* _SUPPLIED RECORDS_:

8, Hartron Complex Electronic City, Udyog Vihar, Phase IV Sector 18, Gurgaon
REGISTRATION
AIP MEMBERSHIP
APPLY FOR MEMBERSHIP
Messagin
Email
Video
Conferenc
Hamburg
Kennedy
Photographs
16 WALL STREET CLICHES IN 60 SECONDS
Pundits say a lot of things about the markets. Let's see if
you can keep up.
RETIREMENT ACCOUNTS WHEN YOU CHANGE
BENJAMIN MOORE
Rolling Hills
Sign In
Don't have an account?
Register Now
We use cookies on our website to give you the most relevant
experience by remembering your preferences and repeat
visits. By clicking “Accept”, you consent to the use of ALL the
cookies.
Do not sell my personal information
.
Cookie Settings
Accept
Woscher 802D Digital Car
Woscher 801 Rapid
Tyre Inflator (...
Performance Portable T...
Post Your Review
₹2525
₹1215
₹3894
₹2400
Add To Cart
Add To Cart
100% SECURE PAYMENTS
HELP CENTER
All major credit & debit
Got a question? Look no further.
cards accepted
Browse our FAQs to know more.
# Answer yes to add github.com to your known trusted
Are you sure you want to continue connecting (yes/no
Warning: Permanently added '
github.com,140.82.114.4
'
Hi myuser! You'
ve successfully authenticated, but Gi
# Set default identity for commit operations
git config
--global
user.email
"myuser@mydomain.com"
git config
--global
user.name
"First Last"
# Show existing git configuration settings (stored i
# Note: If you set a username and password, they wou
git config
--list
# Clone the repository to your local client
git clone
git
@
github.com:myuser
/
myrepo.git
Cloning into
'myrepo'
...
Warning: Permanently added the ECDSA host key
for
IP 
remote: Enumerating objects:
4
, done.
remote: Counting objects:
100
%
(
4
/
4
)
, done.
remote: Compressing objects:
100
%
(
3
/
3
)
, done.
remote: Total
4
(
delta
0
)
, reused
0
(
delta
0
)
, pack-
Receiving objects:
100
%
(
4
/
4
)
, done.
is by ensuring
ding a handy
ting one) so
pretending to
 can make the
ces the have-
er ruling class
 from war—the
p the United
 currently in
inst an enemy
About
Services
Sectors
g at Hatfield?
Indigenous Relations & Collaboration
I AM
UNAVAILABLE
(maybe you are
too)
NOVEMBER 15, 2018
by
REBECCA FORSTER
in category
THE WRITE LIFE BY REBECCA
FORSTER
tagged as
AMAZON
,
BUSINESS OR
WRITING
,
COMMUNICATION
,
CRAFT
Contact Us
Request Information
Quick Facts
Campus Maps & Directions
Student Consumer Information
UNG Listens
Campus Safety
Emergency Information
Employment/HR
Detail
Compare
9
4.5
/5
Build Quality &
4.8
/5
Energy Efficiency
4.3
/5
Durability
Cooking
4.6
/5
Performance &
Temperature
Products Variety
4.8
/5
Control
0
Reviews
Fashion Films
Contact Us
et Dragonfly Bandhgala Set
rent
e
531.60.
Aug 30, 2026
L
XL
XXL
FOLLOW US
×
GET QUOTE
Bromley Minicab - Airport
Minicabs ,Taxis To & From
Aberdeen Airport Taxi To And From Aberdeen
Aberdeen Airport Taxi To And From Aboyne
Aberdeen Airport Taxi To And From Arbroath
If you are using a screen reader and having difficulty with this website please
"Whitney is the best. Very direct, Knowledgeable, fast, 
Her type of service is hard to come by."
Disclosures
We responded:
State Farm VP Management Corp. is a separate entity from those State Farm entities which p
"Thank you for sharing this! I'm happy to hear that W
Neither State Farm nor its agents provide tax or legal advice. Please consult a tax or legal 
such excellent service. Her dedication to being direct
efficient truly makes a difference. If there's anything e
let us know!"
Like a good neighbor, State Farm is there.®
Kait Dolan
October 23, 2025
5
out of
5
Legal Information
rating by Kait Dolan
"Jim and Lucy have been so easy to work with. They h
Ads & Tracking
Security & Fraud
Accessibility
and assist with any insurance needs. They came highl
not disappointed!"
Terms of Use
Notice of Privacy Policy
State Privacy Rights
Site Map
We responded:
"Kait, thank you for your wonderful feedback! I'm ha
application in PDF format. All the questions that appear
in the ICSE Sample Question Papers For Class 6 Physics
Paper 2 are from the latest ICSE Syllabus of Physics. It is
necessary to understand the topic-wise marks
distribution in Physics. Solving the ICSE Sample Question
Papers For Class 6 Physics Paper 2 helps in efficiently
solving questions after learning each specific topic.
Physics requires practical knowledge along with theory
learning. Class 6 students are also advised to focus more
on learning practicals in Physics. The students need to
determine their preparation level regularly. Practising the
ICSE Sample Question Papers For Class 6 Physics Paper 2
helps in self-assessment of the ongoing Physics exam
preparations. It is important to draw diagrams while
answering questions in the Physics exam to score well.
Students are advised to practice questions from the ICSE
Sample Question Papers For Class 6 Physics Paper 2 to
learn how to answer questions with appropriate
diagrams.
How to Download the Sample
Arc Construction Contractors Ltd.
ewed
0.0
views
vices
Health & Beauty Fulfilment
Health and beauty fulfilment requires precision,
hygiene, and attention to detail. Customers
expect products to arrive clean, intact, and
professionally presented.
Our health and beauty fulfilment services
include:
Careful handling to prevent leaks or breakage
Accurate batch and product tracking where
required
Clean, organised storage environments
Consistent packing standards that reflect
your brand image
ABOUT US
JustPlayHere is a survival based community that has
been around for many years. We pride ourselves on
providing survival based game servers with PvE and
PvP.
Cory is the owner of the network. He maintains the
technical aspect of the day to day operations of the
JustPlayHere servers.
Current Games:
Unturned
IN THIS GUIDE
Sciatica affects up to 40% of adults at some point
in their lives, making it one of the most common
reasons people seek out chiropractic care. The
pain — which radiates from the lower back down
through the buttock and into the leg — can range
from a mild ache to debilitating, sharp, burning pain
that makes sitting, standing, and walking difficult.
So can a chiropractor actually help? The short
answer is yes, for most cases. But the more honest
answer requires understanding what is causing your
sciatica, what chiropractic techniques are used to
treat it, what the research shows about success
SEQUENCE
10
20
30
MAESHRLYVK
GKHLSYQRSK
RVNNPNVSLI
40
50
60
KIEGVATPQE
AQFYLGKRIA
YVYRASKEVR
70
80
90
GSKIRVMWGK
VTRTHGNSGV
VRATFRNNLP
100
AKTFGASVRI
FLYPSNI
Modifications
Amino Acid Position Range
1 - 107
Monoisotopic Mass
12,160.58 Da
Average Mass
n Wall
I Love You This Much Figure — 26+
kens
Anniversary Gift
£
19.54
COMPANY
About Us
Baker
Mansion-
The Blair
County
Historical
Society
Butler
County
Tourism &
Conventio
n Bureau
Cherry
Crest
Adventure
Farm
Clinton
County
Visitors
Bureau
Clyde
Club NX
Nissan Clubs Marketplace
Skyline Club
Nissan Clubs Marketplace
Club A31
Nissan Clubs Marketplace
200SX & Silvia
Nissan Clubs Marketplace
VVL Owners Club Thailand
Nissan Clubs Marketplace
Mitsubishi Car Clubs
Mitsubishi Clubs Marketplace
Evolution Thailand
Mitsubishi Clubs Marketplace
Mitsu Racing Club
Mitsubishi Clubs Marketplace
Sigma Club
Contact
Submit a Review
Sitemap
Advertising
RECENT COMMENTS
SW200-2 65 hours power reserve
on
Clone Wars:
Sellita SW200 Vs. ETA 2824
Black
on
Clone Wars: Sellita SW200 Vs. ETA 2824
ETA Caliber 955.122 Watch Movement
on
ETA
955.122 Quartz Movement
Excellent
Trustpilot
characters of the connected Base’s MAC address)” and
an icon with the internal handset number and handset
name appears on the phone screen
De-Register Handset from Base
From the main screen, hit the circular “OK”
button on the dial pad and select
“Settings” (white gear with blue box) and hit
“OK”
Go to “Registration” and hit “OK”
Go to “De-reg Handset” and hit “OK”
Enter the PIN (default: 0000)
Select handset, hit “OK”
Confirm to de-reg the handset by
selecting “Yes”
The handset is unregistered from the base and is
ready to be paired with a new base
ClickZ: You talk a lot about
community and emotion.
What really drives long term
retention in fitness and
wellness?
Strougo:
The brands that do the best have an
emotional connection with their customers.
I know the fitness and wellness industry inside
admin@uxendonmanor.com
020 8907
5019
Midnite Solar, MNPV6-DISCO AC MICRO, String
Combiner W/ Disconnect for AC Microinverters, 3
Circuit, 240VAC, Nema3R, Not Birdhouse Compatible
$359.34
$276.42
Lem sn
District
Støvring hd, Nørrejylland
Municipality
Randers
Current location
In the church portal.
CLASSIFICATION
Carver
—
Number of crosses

* _TASK INSTRUCTIONS_:
For this exercise, return every line from the data that holds the string "Aberdeen".

* _EXERCISE RESPONSE_:
Aberdeen Airport Taxi To And From Aberdeen
Aberdeen Airport Taxi To And From Aboyne
Aberdeen Airport Taxi To And From Arbroath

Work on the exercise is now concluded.